The government is expected to twist some rules relating to taxation of capital gains from shares and increase the holding period for long-term capital gains. As the government is seeking to strengthen its revenues from financial markets so it will increase the holding period long-term capital gains from shares to over two years from one year at present. It is expected that in the Union Budget 2018-19, the government will take a crucial move to bring the holding period for shares in line with the similar holding period that already exists for unlisted shares and transactions in real estate. It will be tabled in Parliament on February 1.
Various economists held a meeting with Prime Minister Narendra Modi and they were of the view that the government should increase tax incidence on gains in the equity market. It is informed that currently, the equity market enjoys the lowest tax rate. It was brought to notice that the short-term capital gains (STCG) from the sale of shares within a year are currently taxed at 15 percent. However, the long-term capital gains (LTCG) from the sale of shares after one year are tax-free. Surprisingly, the Indian market is in the race to a fresh record high almost on daily basis in the run-up to the ‘Budget 2018’ that will be presented by the Modi Government.

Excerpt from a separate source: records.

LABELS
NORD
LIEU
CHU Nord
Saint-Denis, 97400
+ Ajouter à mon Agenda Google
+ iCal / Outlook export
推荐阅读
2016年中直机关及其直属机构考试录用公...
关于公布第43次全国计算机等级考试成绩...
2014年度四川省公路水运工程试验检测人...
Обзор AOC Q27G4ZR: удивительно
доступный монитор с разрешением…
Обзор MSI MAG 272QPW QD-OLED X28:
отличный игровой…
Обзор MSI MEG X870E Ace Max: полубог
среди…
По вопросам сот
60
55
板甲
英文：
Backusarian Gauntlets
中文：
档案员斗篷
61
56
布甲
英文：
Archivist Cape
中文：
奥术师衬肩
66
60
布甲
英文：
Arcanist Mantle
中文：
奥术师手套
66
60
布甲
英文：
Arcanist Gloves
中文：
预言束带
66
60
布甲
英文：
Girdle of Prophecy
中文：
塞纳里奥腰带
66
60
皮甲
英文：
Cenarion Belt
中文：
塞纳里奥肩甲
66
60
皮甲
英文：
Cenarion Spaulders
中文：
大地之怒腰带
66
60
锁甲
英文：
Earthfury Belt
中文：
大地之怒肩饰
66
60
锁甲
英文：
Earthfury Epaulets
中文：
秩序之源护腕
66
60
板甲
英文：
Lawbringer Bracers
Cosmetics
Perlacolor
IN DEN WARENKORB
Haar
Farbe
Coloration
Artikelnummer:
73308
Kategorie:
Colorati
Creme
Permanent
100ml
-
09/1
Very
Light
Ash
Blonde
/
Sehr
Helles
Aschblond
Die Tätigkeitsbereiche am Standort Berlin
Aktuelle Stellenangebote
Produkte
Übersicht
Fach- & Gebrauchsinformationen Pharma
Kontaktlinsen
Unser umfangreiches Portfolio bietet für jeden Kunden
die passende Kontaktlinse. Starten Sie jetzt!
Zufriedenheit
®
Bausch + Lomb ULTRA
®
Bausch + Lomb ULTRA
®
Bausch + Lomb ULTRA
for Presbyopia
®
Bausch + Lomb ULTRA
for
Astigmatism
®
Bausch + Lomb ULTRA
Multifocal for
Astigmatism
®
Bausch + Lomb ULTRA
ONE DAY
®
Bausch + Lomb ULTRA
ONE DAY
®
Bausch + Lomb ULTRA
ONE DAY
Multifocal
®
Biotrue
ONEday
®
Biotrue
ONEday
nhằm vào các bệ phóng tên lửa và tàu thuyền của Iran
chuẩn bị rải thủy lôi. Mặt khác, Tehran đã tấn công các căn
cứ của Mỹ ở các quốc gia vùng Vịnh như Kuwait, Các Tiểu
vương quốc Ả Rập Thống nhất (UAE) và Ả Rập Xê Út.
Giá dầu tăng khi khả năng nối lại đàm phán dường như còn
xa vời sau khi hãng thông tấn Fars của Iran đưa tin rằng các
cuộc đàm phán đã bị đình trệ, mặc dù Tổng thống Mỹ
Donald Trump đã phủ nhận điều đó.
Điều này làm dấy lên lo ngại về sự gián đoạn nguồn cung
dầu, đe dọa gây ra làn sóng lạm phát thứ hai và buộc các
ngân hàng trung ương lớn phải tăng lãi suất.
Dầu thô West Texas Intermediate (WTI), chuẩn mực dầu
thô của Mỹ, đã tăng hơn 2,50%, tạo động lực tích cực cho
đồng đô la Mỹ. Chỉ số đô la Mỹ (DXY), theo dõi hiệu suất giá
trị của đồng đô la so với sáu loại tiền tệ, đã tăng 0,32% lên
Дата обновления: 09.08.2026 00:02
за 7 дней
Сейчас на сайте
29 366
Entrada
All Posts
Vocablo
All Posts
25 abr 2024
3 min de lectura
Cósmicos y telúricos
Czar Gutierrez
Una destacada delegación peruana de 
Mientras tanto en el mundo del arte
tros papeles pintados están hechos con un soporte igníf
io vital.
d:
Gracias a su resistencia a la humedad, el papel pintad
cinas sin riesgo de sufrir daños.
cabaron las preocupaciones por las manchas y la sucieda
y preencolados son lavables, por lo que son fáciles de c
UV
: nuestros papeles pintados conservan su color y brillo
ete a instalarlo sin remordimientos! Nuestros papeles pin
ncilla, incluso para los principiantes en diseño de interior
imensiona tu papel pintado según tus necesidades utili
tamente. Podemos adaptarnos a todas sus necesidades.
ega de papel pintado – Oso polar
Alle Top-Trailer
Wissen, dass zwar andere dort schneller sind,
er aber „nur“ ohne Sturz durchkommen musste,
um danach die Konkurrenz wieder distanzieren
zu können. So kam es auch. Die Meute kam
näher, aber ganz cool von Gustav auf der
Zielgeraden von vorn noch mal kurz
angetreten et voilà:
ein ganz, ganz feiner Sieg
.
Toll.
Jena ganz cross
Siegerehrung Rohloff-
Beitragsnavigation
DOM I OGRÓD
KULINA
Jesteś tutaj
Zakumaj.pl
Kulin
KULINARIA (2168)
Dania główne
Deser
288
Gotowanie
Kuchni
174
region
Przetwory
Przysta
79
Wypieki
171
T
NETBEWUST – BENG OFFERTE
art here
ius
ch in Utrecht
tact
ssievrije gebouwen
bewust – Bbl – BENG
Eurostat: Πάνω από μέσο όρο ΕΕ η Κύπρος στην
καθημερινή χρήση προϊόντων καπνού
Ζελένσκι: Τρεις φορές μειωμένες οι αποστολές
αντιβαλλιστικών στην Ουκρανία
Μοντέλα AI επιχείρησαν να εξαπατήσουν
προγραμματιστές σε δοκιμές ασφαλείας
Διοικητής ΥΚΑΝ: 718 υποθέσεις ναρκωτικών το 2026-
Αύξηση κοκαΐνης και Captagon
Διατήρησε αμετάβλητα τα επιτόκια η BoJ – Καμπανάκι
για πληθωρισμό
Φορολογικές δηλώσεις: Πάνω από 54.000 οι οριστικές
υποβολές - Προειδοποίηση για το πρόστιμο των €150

It is not just that investors and analysts community will be watching budget but it will also be watched by every common man. In the last two Budgets of the current government, it was observed that government was pushing the rural or the India story. You can expect a similar trend in the upcoming Budget as well. When you will notice the last 2 year’s budget, you will find that the Union Budgets had been instrumental in giving a big boost to the equity markets. The budget indices are up by over 50% in less than 2 years.
Soon the Indian government will be tightening rules relating to LTCG.
How will LTCG affect the investors?
It is said that long-term capital gains tax will depend on risk capital requirement and capital formation in the economy. For India, where capital formation is important for the growth of the economy, the benefit of LTCG will continue. However, for developed economies, long-term capital gains tax should not be exempted. Retail investors, who are now entering equity markets, will be benefitted by this decision.